Юрий Юрьевич, человек молодой, но чувствительный и нетерпеливо галантный, громко и пышно вздохнув, принес собственноручно к столу, к которому тщедушная Фрида прикипела, ту захватанную бумагу с огромными, редко стоящими буквами — “Приказ”. Он сказал, что объясняю вам персонально, Ефросинья Михайловна, что вы обязаны подписать приказ о сокращении, что жизнь на этой земле, т.е. в “Чайке”, подошла к концу, что коммунизм исчерпал себя, что через два месяца нужно выметаться отсюда, что у вас есть и дети, и внуки, что вы всю жизнь о них заботились, пусть теперь они возьмут вас на попечение, в конце концов государство вам платит пенсию, которую Верховный Совет обещает повысить со дня на день. Он вдвинул в ее пальцы белую, с колющими гранями, ручку и подушечкой мизинца с невероятно длинным и желтым, как ракушка, ногтем, показал клетку для росписи.
Фрида послушно вывела бледную закорючку, обычную, отдающую молодостью, тем осенне-слепящим утром, когда она, вскоре после свадьбы, мечтая и ожидая в окне мужа, тренировала свою новую роспись, лист за листом, лист за листом, автограф робкого счастья.
Обходительный Юрий Юрьевич (а какая жена у него вежливая, Люда: всегда “здравствуйте, как самочувствие, Фрида Михайловна”) поднял Фриду за птичьи локоточки, как антиквариат, и, обнимая, мол, не расстраивайтесь, мол, все будет хорошо, боясь наступить ей на просторные калоши и поэтому широко расставляя ноги за ее спиной, вывел ее из столовой на крыльцо, где курили и лихорадочно пререкались мужики и бабы. Цветистее всех вскидывал короткие пушистые руки Лохматый, напыщеннее всех пророчествовала его шлюшка Нинка-бельевщица.
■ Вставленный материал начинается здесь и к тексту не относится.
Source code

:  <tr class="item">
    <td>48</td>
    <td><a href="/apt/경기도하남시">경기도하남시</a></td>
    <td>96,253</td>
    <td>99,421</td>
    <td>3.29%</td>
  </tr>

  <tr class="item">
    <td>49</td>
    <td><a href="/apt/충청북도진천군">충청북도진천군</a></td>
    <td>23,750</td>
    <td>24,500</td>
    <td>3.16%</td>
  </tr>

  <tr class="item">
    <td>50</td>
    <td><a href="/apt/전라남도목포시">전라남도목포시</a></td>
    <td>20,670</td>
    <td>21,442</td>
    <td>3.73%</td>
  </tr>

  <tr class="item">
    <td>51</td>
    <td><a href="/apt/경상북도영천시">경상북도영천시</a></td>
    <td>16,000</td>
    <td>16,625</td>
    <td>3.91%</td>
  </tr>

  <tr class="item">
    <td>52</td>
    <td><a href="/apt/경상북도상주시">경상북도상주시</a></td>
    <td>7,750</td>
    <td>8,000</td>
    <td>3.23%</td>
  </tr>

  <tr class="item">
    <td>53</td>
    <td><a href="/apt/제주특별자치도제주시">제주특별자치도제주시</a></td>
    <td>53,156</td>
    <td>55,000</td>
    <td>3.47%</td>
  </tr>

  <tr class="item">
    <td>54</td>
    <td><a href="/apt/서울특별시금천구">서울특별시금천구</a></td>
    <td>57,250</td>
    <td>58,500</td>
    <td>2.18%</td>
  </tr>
Максимыч, показушный хулиган, сам-то весь как наперсток с дерьмом, встретил Фриду улыбочками.
— Что, допрыгалась, Фридушка, гимнасточка? Что теперь делать-то будешь? Собирай манатки и айда на блядки. Зачем новой власти такая рухлядь? Теперь и на место уборщицы в шляпах стоят. Помирай, помирай, Фрида, пока не поздно. А то и умереть не успеешь по-человечески.
Лохматый хохотал: ему понравилось про блядки. Внутри уже горько плача, не желая спускать Максимычу, Фрида сказала, держась за Веру Иванову:
— Сам подыхай, старый алкаш ты! Нос-то совсем скоро отвалится, зачервивел. Все рюмки по вдовам собираешь. А куда вот теперь пойдешь, пес бездомный?
Хорошо отбрила, не в бровь, а в глаз.
Поперхнулся Максимыч: мол, я, мол, я... Лохматый захохотал с новым приливом, лысый, сиплый, говорят, обладатель большого хрена. Спасибо Вере Ивановой: помогла спуститься Фриде с лесенки и довела до дома обслуживающего персонала. Веру тоже было жаль: двое маленьких ребятишек, муж хоть и ворует, но и пропивает много.
Вспомнил, пес: “гимнасточка”. Да, гимнасткой была и руки ломала, которые теперь болят, какими мазями их не мажь. Все с подковыркой, со злобой, какой старик-то противный. И на площади перед правительственными трибунами выступала. Руки — в стороны, прыжок. Грудь невыносимо высокая. Всегда, боялась, чтобы соски чересчур сквозь лифчик не выпирали, чтобы сверху игриво не погрозили скрюченным пальцем. Видела, как жадно глотают слюнки, как похотливо, вроде бы рабоче-крестьянски хихикают, друг друга ревнуют. Какой соблазн — вся страна доступна, как уличная девка!
Минувшую ночь Фрида пролежала на спине, благодаря бога за то, что надоумил ее взбить подушки и положить высоко. Неприятно и непристойно спать, запрокинув голову назад, вниз, в тартарары. Наплакавшись, насмотревшись в потолок, Фрида если и спала в эту ночь, то одновременно примирялась с произошедшим несчастьем и, как всякую ночь, — с сыном, невесткой и внуком, с Максимычем, с покойным мужем Сергеем, то и дело приходящим неслышно, виновато, как блудный кот, зовущим, упрекающим. Никогда не был тихим и кротким. Вечно доказывал людям свою щедрость. Григорьев за его счет только и пил, чтобы не обижать. Проходимец, как и Максимыч. Эх, Сергей Иваныч, Сергей Иваныч, Сереженька — орлиный нос! Даже смерть ничего не прибавила к твоему лицу: как был заострен, худ, так и лег, на спину, гордо, с хрупкой горбинкой, с белыми пухлыми губами, аккуратно свесив чубчик на левое полушарие, чтобы не дай бог как у Гитлера, чтобы и в гробу блюсти репутацию Сергея Ивановича. Что неотступнее: обида или жалость?